Sir Charles Fortescue Brickdale (1 March 1857 – 20 September 1944) was a British barrister and civil servant best known for his reform of HM Land Registry as Chief Registrar.

==Life==
Brickdale was born on 1 March 1857 to Matthew Brickdale, a barrister, and his wife Sarah Lloyd. After attending Westminster School he matriculated to Christ Church, Oxford, and from there was called to the Bar by Lincoln's Inn in 1883, specialising in land law. In 1886, he published Registration of Title to Land and how to Establish it without Cost or Compulsion, in which he argued that the relatively new land registry department, which had so far proved ineffective, could massively improve if it was to follow the Australian and Prussian models. Two years later he was made assistant barrister at the Land Registry by Lord Halsbury, and used the position to argue for greater reform, which came in the form of the Land Transfer Act 1897.

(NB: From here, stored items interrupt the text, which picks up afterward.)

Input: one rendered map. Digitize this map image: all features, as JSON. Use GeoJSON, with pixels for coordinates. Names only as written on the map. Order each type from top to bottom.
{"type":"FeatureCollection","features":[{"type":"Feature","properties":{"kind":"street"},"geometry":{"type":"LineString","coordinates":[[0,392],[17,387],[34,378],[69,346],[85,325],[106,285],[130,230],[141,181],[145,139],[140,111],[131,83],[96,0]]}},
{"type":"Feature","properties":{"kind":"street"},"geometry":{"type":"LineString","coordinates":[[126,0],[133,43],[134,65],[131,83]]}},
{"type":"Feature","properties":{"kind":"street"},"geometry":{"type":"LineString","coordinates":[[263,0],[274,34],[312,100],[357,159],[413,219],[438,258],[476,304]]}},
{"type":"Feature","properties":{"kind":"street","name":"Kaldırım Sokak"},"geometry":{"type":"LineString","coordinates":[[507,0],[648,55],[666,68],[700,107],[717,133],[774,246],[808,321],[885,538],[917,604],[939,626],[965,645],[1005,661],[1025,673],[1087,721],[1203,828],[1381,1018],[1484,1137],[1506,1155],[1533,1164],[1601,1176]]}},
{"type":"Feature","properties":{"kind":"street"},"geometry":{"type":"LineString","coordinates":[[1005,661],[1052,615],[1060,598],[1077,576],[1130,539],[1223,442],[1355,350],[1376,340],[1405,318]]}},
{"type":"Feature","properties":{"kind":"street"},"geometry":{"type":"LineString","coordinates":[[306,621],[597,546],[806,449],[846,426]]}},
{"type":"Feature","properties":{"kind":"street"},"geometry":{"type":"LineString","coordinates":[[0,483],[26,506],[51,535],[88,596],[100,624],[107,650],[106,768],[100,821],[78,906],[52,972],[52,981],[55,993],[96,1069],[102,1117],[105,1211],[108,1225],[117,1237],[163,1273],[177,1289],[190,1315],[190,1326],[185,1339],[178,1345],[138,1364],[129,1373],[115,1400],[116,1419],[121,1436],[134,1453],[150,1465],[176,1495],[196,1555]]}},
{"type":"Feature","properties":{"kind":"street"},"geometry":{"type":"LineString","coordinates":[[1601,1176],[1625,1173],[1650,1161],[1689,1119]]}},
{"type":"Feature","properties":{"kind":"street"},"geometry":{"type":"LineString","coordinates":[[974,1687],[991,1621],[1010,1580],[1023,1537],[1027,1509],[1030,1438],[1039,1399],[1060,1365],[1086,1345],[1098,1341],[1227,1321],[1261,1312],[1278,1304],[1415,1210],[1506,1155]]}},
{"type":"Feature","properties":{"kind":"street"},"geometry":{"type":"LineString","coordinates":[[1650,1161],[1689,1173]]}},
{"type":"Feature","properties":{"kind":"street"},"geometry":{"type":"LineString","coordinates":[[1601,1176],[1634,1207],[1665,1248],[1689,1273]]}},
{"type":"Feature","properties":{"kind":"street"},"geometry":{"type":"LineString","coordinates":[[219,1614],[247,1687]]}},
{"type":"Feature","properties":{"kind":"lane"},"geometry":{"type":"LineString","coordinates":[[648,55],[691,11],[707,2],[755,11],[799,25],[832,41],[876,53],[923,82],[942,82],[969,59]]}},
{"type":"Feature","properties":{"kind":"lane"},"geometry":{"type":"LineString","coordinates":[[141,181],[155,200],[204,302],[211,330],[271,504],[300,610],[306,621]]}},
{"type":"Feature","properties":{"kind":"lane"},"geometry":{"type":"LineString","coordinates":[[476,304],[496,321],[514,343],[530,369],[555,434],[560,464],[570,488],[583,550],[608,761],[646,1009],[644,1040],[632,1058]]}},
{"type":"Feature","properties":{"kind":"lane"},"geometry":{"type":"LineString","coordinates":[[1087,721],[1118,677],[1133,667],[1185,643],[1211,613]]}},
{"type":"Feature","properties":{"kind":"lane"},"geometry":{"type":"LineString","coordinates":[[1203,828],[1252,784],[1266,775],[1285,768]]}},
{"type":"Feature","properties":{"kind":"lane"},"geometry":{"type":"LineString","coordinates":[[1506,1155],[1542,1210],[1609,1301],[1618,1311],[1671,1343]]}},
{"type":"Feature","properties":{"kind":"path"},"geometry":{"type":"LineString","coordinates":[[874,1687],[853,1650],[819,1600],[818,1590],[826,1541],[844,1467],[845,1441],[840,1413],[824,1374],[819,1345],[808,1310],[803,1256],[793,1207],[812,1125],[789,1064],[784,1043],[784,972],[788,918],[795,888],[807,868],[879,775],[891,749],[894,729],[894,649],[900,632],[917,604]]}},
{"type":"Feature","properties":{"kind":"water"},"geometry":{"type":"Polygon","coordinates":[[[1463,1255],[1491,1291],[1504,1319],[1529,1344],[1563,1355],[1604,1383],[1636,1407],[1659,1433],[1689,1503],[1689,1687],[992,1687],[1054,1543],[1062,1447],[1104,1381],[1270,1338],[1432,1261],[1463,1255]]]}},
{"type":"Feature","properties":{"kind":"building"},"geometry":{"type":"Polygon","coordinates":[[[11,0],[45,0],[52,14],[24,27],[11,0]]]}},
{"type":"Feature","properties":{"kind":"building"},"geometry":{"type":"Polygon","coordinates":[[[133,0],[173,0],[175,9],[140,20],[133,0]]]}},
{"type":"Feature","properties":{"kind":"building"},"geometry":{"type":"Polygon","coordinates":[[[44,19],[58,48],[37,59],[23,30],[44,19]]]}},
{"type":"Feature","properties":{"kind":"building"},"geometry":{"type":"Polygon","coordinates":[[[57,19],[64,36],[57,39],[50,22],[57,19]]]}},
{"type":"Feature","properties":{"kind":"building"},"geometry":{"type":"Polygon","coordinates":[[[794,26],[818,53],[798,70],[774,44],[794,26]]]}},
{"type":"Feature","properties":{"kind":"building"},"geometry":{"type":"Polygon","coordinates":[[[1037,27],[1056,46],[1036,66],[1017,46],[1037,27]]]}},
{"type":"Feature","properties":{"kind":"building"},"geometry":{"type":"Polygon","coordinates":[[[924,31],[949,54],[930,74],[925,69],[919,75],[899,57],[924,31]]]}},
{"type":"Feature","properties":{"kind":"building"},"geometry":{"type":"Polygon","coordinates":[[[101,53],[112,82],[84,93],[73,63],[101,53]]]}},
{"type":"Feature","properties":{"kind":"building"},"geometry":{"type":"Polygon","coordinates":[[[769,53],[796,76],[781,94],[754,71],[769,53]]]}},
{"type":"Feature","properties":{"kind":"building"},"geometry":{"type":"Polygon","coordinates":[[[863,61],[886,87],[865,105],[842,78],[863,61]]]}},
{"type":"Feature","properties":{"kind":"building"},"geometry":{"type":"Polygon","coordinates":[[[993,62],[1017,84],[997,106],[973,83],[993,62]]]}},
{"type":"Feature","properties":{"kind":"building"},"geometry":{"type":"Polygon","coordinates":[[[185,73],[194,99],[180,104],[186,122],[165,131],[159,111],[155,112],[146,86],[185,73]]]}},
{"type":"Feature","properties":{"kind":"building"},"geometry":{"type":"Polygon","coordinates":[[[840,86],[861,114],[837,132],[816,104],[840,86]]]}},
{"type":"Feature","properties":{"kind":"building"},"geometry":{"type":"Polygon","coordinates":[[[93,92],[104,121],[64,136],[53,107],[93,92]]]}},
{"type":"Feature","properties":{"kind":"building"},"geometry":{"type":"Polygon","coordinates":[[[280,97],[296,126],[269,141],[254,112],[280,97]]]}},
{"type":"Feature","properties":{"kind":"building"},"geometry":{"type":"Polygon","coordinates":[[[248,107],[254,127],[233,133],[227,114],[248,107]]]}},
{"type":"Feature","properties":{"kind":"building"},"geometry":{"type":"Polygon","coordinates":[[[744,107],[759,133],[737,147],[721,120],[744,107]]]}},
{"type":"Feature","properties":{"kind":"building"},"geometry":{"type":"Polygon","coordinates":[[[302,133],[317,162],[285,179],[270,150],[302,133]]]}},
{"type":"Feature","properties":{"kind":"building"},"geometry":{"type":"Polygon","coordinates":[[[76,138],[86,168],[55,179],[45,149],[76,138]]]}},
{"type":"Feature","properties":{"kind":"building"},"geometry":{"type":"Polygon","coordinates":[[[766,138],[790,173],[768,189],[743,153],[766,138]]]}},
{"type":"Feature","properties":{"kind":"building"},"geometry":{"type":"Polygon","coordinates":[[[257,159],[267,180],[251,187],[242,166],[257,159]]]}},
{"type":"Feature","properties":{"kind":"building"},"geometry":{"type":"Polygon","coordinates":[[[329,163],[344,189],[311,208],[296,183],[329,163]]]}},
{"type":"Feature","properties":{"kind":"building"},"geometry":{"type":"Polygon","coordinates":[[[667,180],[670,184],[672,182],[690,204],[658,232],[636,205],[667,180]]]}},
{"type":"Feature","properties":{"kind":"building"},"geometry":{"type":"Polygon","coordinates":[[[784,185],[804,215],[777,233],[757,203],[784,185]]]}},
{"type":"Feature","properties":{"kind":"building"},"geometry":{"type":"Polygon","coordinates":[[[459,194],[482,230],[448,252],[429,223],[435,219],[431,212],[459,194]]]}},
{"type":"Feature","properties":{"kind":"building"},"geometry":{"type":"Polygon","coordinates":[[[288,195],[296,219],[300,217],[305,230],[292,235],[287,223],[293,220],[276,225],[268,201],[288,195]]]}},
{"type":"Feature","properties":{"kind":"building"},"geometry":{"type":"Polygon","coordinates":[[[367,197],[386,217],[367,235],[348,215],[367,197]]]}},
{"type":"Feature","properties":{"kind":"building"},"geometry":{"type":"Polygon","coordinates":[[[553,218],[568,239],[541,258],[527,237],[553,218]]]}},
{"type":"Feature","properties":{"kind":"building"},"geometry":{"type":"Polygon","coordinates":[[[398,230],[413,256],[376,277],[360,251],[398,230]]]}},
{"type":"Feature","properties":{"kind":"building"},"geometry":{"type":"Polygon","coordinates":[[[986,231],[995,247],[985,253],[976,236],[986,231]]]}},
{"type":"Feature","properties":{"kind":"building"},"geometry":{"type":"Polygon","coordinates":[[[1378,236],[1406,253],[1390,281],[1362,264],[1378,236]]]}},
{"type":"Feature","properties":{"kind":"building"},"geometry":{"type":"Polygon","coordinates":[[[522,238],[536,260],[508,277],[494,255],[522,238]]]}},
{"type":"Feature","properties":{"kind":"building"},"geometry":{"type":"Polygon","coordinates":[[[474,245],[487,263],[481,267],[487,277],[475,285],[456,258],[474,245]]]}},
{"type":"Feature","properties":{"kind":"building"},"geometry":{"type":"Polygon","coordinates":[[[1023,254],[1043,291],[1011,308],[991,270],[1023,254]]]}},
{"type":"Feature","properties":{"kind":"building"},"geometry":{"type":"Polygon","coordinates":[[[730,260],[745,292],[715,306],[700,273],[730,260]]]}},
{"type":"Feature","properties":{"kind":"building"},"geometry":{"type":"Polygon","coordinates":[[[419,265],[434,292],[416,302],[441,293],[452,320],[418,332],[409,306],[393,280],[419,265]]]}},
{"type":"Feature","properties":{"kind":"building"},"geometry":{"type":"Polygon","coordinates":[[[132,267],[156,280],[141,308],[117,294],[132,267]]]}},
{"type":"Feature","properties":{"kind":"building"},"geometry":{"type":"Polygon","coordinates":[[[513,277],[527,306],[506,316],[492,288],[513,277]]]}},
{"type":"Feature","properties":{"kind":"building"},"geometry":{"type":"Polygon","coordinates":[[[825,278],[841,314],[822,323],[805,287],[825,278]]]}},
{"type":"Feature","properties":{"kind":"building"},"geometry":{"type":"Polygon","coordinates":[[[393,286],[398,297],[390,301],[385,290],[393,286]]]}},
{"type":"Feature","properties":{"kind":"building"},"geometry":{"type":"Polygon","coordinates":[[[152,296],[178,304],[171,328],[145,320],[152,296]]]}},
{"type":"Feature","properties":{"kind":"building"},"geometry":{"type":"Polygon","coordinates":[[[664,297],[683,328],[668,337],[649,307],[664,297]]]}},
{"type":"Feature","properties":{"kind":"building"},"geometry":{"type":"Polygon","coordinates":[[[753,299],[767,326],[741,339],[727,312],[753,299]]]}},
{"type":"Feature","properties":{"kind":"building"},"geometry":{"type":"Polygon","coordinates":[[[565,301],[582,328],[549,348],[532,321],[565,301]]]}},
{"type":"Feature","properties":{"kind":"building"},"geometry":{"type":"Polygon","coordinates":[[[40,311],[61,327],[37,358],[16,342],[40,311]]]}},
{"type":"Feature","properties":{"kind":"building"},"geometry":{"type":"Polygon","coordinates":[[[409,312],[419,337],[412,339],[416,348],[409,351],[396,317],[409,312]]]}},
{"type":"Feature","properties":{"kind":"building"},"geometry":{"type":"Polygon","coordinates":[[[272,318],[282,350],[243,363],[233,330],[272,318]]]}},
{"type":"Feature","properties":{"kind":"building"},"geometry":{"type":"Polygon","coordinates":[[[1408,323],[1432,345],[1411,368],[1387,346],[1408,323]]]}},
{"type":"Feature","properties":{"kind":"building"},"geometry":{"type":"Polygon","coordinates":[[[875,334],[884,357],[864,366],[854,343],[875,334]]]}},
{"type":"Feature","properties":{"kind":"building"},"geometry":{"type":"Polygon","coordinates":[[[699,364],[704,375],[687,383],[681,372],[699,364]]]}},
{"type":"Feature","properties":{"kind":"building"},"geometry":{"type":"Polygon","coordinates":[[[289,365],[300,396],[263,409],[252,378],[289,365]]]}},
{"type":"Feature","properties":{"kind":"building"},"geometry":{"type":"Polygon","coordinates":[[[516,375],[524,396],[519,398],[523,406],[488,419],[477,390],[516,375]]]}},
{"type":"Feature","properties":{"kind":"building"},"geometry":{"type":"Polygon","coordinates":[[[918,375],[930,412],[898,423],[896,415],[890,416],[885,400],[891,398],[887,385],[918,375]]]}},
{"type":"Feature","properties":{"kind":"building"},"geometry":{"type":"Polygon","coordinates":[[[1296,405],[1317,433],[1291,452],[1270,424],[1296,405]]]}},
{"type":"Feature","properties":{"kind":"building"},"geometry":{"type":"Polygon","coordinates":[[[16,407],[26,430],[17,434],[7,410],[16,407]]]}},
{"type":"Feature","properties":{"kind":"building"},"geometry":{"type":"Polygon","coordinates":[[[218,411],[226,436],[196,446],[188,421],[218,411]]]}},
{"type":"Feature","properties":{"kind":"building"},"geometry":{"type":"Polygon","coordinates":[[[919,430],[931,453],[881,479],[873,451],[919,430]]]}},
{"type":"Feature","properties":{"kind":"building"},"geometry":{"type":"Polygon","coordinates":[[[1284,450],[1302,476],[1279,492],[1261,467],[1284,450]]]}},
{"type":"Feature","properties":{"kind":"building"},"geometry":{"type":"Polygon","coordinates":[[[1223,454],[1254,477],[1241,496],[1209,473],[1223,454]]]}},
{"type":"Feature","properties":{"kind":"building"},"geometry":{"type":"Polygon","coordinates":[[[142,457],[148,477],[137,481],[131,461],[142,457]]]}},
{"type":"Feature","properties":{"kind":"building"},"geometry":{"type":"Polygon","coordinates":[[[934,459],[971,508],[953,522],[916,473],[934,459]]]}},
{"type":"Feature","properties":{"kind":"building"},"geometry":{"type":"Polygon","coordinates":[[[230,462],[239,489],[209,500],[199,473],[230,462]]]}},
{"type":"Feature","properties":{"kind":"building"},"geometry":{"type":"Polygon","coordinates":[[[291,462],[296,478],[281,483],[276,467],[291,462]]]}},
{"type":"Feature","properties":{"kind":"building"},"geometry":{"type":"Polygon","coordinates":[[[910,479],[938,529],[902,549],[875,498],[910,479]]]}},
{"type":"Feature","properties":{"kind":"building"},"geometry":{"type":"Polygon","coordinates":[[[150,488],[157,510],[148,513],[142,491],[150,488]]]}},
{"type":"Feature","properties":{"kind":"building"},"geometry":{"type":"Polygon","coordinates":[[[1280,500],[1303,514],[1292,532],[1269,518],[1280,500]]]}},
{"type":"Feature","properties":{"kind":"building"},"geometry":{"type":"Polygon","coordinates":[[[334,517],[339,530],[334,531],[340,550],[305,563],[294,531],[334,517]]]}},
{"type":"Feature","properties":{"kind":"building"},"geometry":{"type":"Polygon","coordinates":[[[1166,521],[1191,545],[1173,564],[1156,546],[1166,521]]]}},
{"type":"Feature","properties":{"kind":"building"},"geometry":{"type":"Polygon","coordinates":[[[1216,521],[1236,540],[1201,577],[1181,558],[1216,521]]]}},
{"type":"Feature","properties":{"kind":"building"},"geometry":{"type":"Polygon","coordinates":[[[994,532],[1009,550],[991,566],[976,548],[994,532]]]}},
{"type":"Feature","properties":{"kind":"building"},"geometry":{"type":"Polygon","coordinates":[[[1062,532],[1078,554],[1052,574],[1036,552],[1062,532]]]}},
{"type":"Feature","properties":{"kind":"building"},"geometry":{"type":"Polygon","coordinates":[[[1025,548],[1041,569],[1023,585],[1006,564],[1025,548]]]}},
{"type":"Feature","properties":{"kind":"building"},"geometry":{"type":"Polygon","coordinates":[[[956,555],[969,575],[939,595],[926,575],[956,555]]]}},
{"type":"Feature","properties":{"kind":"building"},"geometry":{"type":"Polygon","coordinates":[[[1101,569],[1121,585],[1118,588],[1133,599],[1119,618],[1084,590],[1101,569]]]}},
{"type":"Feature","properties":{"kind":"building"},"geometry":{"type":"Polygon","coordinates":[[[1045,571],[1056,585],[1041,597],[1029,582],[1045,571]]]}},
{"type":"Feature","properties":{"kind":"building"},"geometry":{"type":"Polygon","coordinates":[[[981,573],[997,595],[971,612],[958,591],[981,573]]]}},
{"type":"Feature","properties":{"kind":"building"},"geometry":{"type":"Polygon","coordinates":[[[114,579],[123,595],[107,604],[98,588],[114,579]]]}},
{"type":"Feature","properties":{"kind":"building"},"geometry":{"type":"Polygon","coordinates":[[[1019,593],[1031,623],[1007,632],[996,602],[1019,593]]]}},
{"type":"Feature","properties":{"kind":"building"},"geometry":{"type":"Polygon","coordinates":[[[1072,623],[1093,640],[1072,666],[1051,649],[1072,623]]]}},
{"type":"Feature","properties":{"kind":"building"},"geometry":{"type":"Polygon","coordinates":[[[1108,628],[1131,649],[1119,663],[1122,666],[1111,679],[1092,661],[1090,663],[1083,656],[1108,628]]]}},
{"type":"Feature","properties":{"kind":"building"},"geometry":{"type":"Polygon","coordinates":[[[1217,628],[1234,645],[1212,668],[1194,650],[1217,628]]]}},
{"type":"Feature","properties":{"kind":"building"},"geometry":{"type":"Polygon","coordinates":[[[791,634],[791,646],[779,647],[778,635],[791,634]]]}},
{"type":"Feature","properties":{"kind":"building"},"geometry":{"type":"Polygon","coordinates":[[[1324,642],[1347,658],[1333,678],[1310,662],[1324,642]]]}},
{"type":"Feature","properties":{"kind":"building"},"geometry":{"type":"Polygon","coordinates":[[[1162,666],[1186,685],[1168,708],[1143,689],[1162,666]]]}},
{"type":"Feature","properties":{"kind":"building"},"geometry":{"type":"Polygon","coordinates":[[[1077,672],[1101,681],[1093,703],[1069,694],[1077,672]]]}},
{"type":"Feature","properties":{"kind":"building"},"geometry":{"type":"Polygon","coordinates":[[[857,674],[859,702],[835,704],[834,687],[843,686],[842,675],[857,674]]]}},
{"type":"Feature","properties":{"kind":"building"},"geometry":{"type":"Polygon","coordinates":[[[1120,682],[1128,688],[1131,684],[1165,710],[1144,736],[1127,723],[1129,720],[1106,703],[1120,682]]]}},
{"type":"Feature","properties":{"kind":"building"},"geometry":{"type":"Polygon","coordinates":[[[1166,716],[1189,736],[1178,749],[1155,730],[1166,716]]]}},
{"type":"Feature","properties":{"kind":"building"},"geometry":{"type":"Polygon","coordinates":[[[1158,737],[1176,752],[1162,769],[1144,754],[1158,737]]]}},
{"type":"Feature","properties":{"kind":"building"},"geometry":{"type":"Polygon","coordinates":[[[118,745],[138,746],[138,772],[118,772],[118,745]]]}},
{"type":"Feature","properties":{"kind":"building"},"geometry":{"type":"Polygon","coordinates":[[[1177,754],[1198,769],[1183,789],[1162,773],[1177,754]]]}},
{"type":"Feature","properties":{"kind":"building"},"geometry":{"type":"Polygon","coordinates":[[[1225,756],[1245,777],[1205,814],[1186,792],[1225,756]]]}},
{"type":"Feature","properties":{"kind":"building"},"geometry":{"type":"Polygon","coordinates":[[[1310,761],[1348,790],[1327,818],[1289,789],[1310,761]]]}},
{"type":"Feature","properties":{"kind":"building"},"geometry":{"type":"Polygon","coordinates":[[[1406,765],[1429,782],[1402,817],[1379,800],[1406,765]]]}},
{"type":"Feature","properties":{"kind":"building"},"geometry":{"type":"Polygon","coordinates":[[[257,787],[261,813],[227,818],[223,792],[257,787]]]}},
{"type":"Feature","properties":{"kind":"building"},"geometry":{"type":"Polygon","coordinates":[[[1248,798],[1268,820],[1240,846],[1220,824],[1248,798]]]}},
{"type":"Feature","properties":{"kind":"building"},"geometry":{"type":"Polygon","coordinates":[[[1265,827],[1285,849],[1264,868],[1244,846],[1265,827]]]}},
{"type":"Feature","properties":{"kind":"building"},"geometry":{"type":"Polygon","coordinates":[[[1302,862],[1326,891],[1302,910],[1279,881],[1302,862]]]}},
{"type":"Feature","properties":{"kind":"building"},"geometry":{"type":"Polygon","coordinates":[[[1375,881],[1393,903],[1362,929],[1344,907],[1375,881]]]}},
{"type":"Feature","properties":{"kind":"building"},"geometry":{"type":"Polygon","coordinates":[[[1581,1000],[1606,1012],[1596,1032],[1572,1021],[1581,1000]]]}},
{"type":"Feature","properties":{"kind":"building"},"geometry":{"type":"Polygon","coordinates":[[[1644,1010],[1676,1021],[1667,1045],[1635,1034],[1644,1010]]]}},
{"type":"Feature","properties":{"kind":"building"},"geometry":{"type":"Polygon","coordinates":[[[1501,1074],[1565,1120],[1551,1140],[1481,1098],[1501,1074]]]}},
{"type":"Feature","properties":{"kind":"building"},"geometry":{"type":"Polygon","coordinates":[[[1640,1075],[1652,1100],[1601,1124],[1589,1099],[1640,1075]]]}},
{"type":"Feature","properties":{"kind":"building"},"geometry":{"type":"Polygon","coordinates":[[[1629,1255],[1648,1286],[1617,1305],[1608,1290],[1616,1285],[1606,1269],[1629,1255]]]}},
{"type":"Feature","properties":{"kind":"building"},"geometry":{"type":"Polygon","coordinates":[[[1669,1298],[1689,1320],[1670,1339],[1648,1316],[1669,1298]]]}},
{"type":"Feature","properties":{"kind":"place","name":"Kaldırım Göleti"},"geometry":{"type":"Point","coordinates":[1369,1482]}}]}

The land registration system at the time was voluntary, and getting local organisations and conveyancers to accept was a long and difficult job. Brickdale was appointed Chief Registrar of HM Land Registry in 1900. During his time as Chief Registrar he turned the Land Registry into a fully functioning department and helped prepare the Law of Property Act 1925, which was put in place after his retirement in 1923. He was knighted for his work in 1911, and died on 20 September 1944.